Quick answer: Unity Addressables holding loaded assets in memory after use? Each AsyncOperationHandle increments the asset’s ref count. Without Addressables.Release(handle), the asset never unloads.

Loading 50 different addressable prefabs over a play session causes memory to balloon. Handles aren’t released; ref counts stay at 1.

Reference-Counted Lifecycle

Every LoadAssetAsync, InstantiateAsync, etc. returns a handle that holds a reference. The asset stays in memory until the matching Release drops the count to 0.

Release Pattern

AsyncOperationHandle<GameObject> h = Addressables.LoadAssetAsync<GameObject>(key);
await h.Task;
useAsset(h.Result);
Addressables.Release(h);

Release when done. Storing many handles? Track them in a list, release in OnDestroy.

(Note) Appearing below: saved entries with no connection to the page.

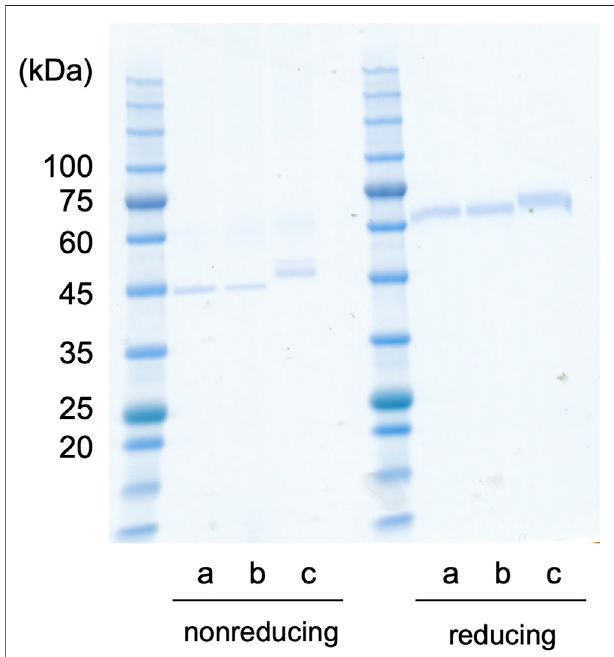
FIGURE4| CLucexpressioninsilkworm.CLuc SW recombinantproteins (200 ng for each lane) were analyzed by SDS-PAGE. The gel mobility was different under reducing or non-reducing conditions. The apparent molecular weight was higher under reducing conditions than under non-reducing ones, showing relative compact folding of the recombinant proteins under non-reducing condition probably due to disul fi de bonding. In both cases, the recombinant Wt CLuc SW band looks larger than the Dmt CLuc SW band. (a) Dmt CLuc SW . (b) N182D + N404D mutant CLuc SW . (c) Wt CLuc SW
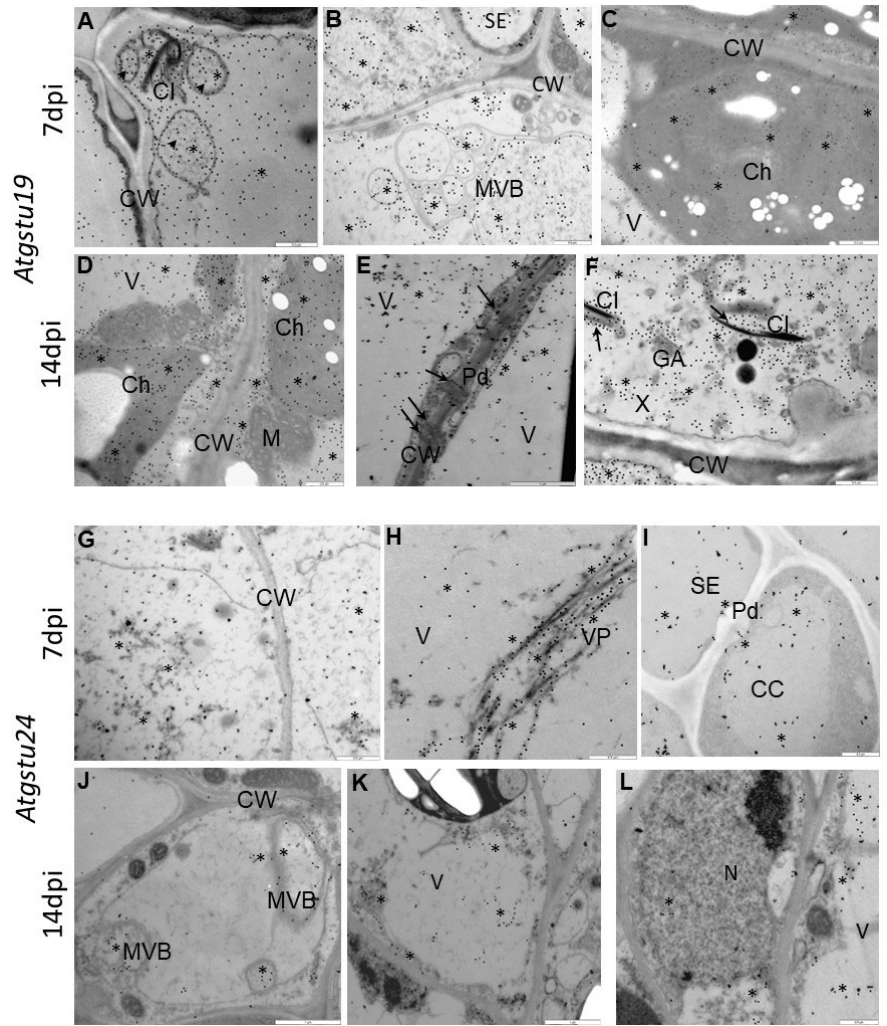
Figure 3. Immunogold labeling of TuMV in Atgstu19 ( A – F ) and Atgstu24 ( G – L ) 7 ( A – C , G – I ) and 14 ( C – E , J – L ) days after inoculation. ( A ) TuMV epitope deposition (*) round cytoplasmic virus inclusions (CI) and vesicular structures (arrowheads) in pallisade mesophyll cell. Scale bar 0.5 μ m. ( B ) TuMV epitope deposition (*) in multivesicular bodies (MVB) of phloem parenchyma cells. TuMV eptope deposits in cytoplasm and vacuole (V). Scale bar 0.5 μ m. ( C ) Gold particles (*) in chloroplasts (Ch) and vacuole (V). Scale bar 0.5 μ m. ( D ) TuMV epitope deposition (*) indicating TuMV presence in chloroplasts (Ch), along the cell wall (CW) and in vacuole (V). Scale bar 0.5 μ m. ( E ) TuMV epitope deposition (*) along cell wall (CW) and inside plasmodesmata (Pd, arrows) between phloem cells. Scale bar 1 μ m. ( F ) TuMV epitope deposition (*) inside xylem tracheaery elements. Virus inclusions (CI, arrows) inside xylem tracheary element (X). Scale bar 0.5 μ m. ( G ) TuMV epitope deposition (*) in cytoplasm of mesophyll cell. Scale bar 0.5 μ m. ( H ) TuMV epitope deposition (*) along virus particles (VP) in vacuole (V) of mesohyll cell. Scale bar 0.5 μ m. ( I ) TuMV epitope deposition (*) in sieve element (SE) and vacuole (V) of phloem cells. Scale bar 0.5 μ m. ( J ) TuMV (*) around multivesicular bodies (MVB) in phloem cell. Scale bar 1 μ m. ( K ) TuMV epitope deposition (*) in vacuole (V) of phloem parenchyma cells. Scale bar 1 μ m. ( L ) TuMV epitope deposition (*) in vacuoles of spongy mesophyll cell. A few gold granules in nucleus (N). Scale bar 0.5 μ m. CC—companion cell, GA—trans ‐ Golgi network, Pd—plasmodesmata, SE—sieve elements, X—xylem tracheary elements.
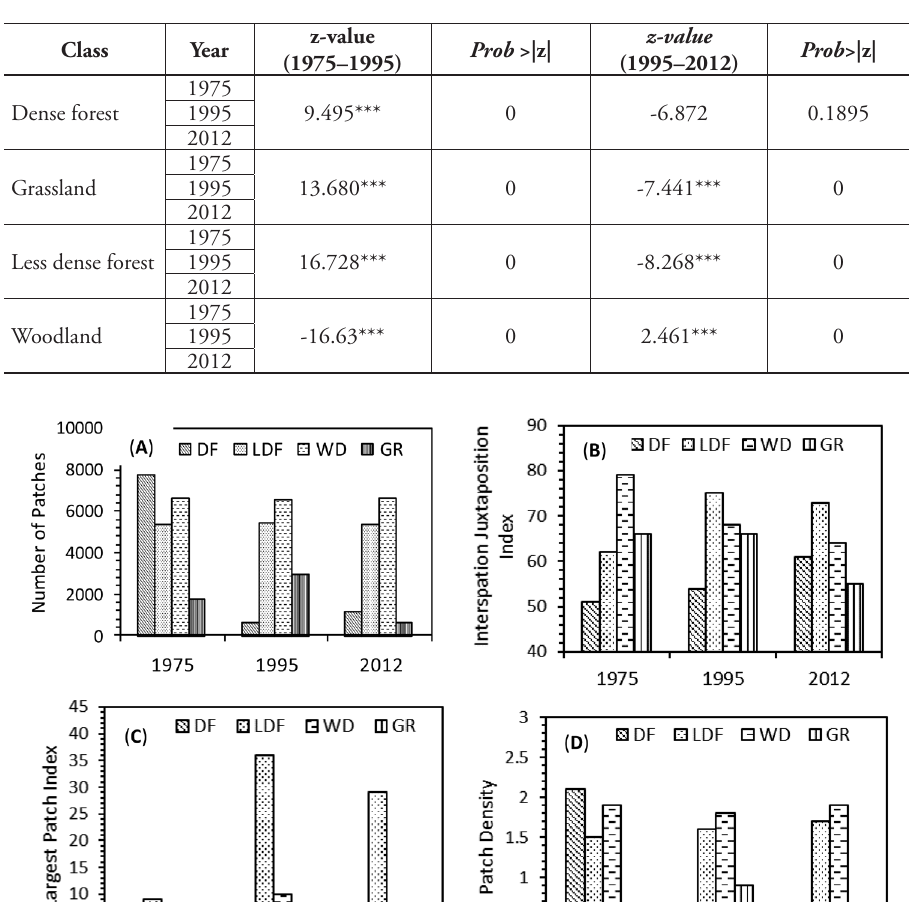
Table 3. Patch area compared by Mann-Whitney Tests.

InstantiateAsync vs Instantiate

Use Addressables.InstantiateAsync for tracked spawns; ReleaseInstance on destroy. Pure GameObject.Instantiate after a load decouples from the addressable lifecycle — not what you want here.

Auto-Release Helpers

Wrap handle access in a tiny disposable: using var ah = new ManagedHandle(key); — Dispose releases. Saves remembering Release everywhere.

Verifying

Memory profiler shows asset bundle unload after the matching releases. No leaks across spawn/destroy cycles.

“Each Load increments ref count. Release every handle when done.”

Track addressable handles in CI memory tests — leaks compound across hours; tests catch the pattern early.